AUSTINTOWN Trustees to check law on home rule
Trustees approved $5.7 million in temporary appropriations.
By IAN HILL
VINDICATOR STAFF WRITER
AUSTINTOWN -- Township officials have decided to seek a legal opinion on sending the question of home rule to the voters after it's taken affect in the township.
On Monday, Trustee Bo Pritchard asked Township Administrator Michael Dockry to determine whether home rule can appear on the ballot after it's been imposed by trustees.
Dockry said he will most likely meet with representatives of the Mahoning County prosecutor's office in the next few weeks to discuss the issue.
Home rule is a limited form of self-government that would give the trustees the authority to pass health, safety and sanitation ordinances.
It can be imposed through a unanimous vote of the trustees or a majority vote of township residents. Home rule has failed each of the three times it has appeared on the ballot.
Where they stand: All three trustees -- Pritchard, David Ditzler and Richard Edwards -- said they support home rule. Pritchard, however, said he would like to give township residents a chance to experience home rule before they decide if it's right for their community.
Dockry, who is an attorney, noted that he thinks any home-rule ordinances passed by the trustees would have to be rescinded if home rule is not approved by the voters.
Ditzler said that he wouldn't object to home rule's appearing on the ballot after it is approved by the trustees. Edwards, meanwhile, said he wants to discuss with Pritchard putting home rule on the ballot before forming his opinion on the issue.
Pritchard had said he had planned to make a motion to approve home rule at Monday's trustees meeting. On Monday, however, he said he decided not to make the motion after learning that some of his fellow trustees had some legal questions about home rule.

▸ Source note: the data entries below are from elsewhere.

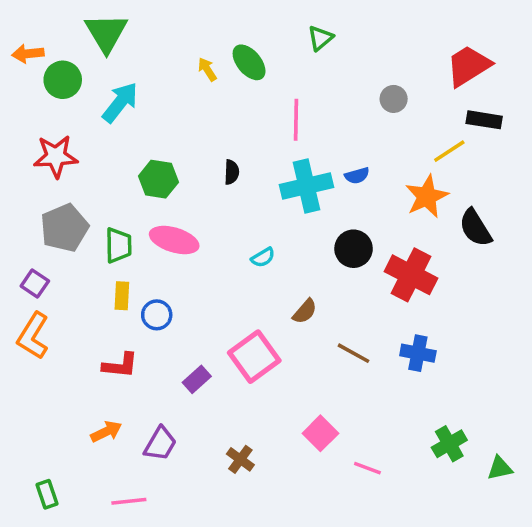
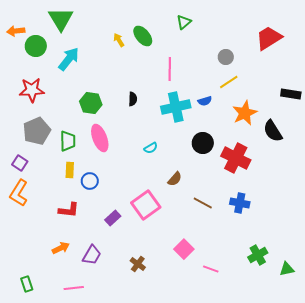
black rectangle: (484, 120) -> (291, 94), moved
yellow line: (449, 151) -> (229, 82), moved
pink ellipse: (174, 240) -> (100, 138), turned 52

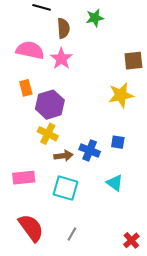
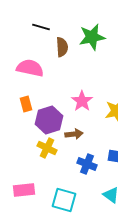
green star: (95, 18) -> (92, 37), size x1.5
pink star: (61, 59) -> (82, 101), moved
brown arrow: (63, 156) -> (74, 134), moved

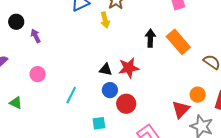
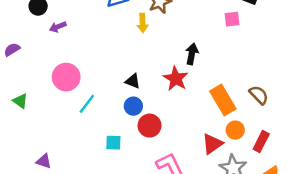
purple arrow: (36, 36) -> (58, 27), turned -96
orange rectangle: (178, 42) -> (223, 100), moved
red star: (129, 68) -> (176, 79), moved, turned 30
pink circle: (38, 74) -> (66, 77), moved, size x1.5

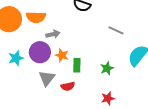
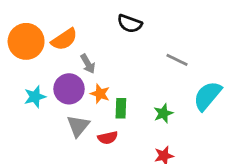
orange semicircle: (36, 17) -> (64, 39), turned -36
gray arrow: (53, 34) -> (88, 64), turned 72

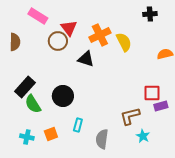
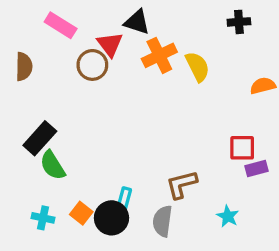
black triangle: (86, 59) -> (137, 22), moved
black circle: (63, 96) -> (111, 218), moved
brown L-shape: (130, 116) -> (182, 184), moved
orange square: (51, 134) -> (81, 213), turned -32

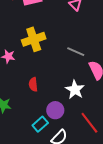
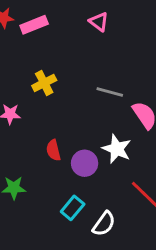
yellow cross: (34, 39) -> (44, 83), size x0.7
purple circle: (55, 110) -> (85, 163), moved

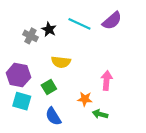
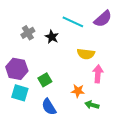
black star: (49, 29) -> (52, 37), moved
gray cross: (30, 36) -> (28, 33), turned 32
yellow semicircle: (61, 62) -> (86, 54), moved

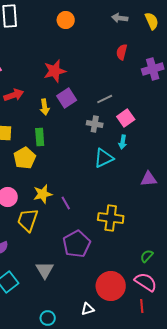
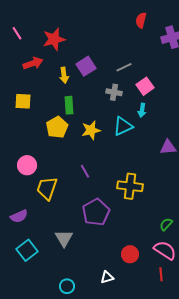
red star: (55, 71) -> (54, 39), moved
green rectangle: (40, 137) -> (69, 105), moved
yellow pentagon: (25, 158) -> (57, 127), moved
yellow star: (43, 194) -> (91, 130), moved
red circle: (111, 286) -> (130, 254), size x0.6

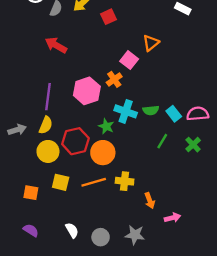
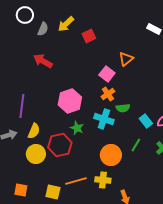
orange cross: (114, 79) -> (108, 94), moved
purple line: (48, 97) -> (22, 106), moved
green semicircle: (151, 110) -> (123, 108), moved
green star: (106, 126) -> (77, 128), moved
orange circle: (103, 153) -> (111, 155), moved
yellow square: (61, 182) -> (53, 192), moved

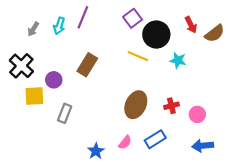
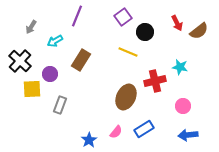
cyan arrow: (59, 26) -> (55, 41), moved, turned 42
black circle: (156, 35) -> (145, 32), size x0.7
cyan star: (178, 60) -> (180, 67), moved
red cross: (171, 106) -> (155, 81), moved, size x1.5

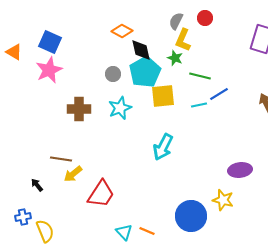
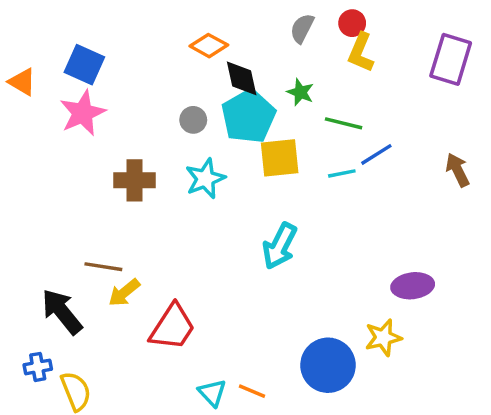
yellow L-shape: (183, 40) -> (361, 52), moved
black arrow: (37, 185) -> (62, 312), size x2.0
yellow star: (223, 200) -> (383, 338), turned -30

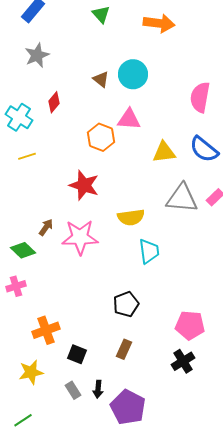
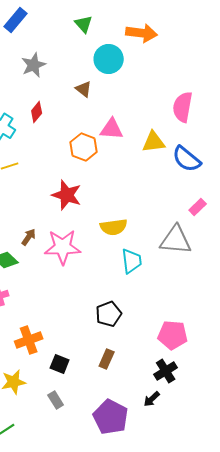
gray star: (37, 55) -> (34, 65), moved
cyan circle: (133, 74) -> (109, 59), moved
yellow triangle: (164, 152) -> (154, 142), moved
gray triangle: (182, 198) -> (176, 240), moved
black arrow: (98, 389) -> (152, 399), moved, turned 42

Ditzler has said that before the motion is made, he wants to meet with Mahoning County Prosecutor Paul Gains to discuss the cost of interpreting the legal issues associated with home rule. He noted that the Boardman Township trustees signed a $40,000 contract allowing the prosecutor to serve as their legal representative when it comes to home rule.
Other business: On Monday, the trustees also approved $5.7 million in temporary appropriations for this year. A large chunk of that money is set to go to the township police department, which can receive $2 million. The appropriations can be modified during the year. During Monday's meeting, the trustees also elected Ditzler chairman and Edwards vice chairman.
The trustees will meet at 7 p.m. the second and fourth Monday of each month in the township administration building.